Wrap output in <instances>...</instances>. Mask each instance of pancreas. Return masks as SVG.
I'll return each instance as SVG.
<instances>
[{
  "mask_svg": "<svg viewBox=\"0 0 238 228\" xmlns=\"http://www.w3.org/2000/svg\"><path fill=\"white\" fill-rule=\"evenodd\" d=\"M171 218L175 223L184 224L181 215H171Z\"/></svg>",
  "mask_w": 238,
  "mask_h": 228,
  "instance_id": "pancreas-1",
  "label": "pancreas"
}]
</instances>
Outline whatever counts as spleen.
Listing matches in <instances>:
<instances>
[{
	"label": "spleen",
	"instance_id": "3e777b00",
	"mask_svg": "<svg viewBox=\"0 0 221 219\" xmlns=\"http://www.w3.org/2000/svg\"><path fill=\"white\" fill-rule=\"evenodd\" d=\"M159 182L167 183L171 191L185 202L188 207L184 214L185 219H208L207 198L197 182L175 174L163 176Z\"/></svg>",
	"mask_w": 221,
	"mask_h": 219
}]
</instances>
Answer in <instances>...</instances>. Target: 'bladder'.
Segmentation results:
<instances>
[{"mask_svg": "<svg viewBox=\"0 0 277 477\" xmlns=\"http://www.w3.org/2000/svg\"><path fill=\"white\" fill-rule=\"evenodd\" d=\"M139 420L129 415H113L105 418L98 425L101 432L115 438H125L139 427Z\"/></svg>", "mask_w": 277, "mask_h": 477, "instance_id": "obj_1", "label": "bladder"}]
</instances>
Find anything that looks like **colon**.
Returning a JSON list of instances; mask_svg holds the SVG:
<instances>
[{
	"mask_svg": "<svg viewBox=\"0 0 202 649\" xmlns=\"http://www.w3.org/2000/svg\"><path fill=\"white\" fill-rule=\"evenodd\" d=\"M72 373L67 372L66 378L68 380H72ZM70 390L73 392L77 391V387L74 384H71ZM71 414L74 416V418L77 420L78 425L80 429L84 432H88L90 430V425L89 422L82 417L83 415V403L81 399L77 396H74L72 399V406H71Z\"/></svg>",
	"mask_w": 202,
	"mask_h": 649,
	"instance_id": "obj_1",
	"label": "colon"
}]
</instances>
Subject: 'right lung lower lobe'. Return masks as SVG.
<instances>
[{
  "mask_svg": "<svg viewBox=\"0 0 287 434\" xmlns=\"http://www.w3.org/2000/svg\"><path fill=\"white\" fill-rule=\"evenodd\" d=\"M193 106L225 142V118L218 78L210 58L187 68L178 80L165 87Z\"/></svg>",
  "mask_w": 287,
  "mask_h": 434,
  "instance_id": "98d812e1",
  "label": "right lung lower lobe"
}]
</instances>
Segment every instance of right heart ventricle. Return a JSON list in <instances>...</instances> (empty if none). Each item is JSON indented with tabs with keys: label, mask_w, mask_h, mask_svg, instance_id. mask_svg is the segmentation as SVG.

|---|

[Short problem]:
Could you repeat all of these lines with "Outline" switched to "Delineate" and everything else left unchanged?

[Task answer]:
Wrap output in <instances>...</instances>. Mask each instance of pancreas. Return masks as SVG.
I'll return each instance as SVG.
<instances>
[{
  "mask_svg": "<svg viewBox=\"0 0 238 228\" xmlns=\"http://www.w3.org/2000/svg\"><path fill=\"white\" fill-rule=\"evenodd\" d=\"M171 218L175 223L184 224L181 215H171Z\"/></svg>",
  "mask_w": 238,
  "mask_h": 228,
  "instance_id": "pancreas-1",
  "label": "pancreas"
}]
</instances>
Delineate whatever counts as spleen.
Listing matches in <instances>:
<instances>
[{
	"label": "spleen",
	"instance_id": "3e777b00",
	"mask_svg": "<svg viewBox=\"0 0 221 219\" xmlns=\"http://www.w3.org/2000/svg\"><path fill=\"white\" fill-rule=\"evenodd\" d=\"M159 182L167 183L171 191L185 202L188 207L184 214L185 219H208L207 198L197 182L175 174L163 176Z\"/></svg>",
	"mask_w": 221,
	"mask_h": 219
}]
</instances>
Answer in <instances>...</instances>. Target: 'bladder'.
Segmentation results:
<instances>
[{"mask_svg": "<svg viewBox=\"0 0 277 477\" xmlns=\"http://www.w3.org/2000/svg\"><path fill=\"white\" fill-rule=\"evenodd\" d=\"M139 420L129 415H113L105 418L98 425L101 432L115 438H125L139 427Z\"/></svg>", "mask_w": 277, "mask_h": 477, "instance_id": "obj_1", "label": "bladder"}]
</instances>
Find anything that looks like **colon**.
Returning a JSON list of instances; mask_svg holds the SVG:
<instances>
[{
	"mask_svg": "<svg viewBox=\"0 0 202 649\" xmlns=\"http://www.w3.org/2000/svg\"><path fill=\"white\" fill-rule=\"evenodd\" d=\"M72 373L67 372L66 378L68 380H72ZM70 390L73 392L77 391V387L74 384H71ZM71 414L74 416V418L77 420L78 425L80 429L84 432H88L90 430V425L89 422L82 417L83 415V403L81 399L77 396H74L72 399V406H71Z\"/></svg>",
	"mask_w": 202,
	"mask_h": 649,
	"instance_id": "obj_1",
	"label": "colon"
}]
</instances>
Subject: 'right lung lower lobe'. Return masks as SVG.
<instances>
[{
  "mask_svg": "<svg viewBox=\"0 0 287 434\" xmlns=\"http://www.w3.org/2000/svg\"><path fill=\"white\" fill-rule=\"evenodd\" d=\"M193 106L225 142V118L218 78L210 58L187 68L178 80L165 87Z\"/></svg>",
  "mask_w": 287,
  "mask_h": 434,
  "instance_id": "98d812e1",
  "label": "right lung lower lobe"
}]
</instances>
Segment every instance of right heart ventricle. Return a JSON list in <instances>...</instances> (empty if none). Each item is JSON indented with tabs with keys: label, mask_w, mask_h, mask_svg, instance_id. mask_svg is the segmentation as SVG.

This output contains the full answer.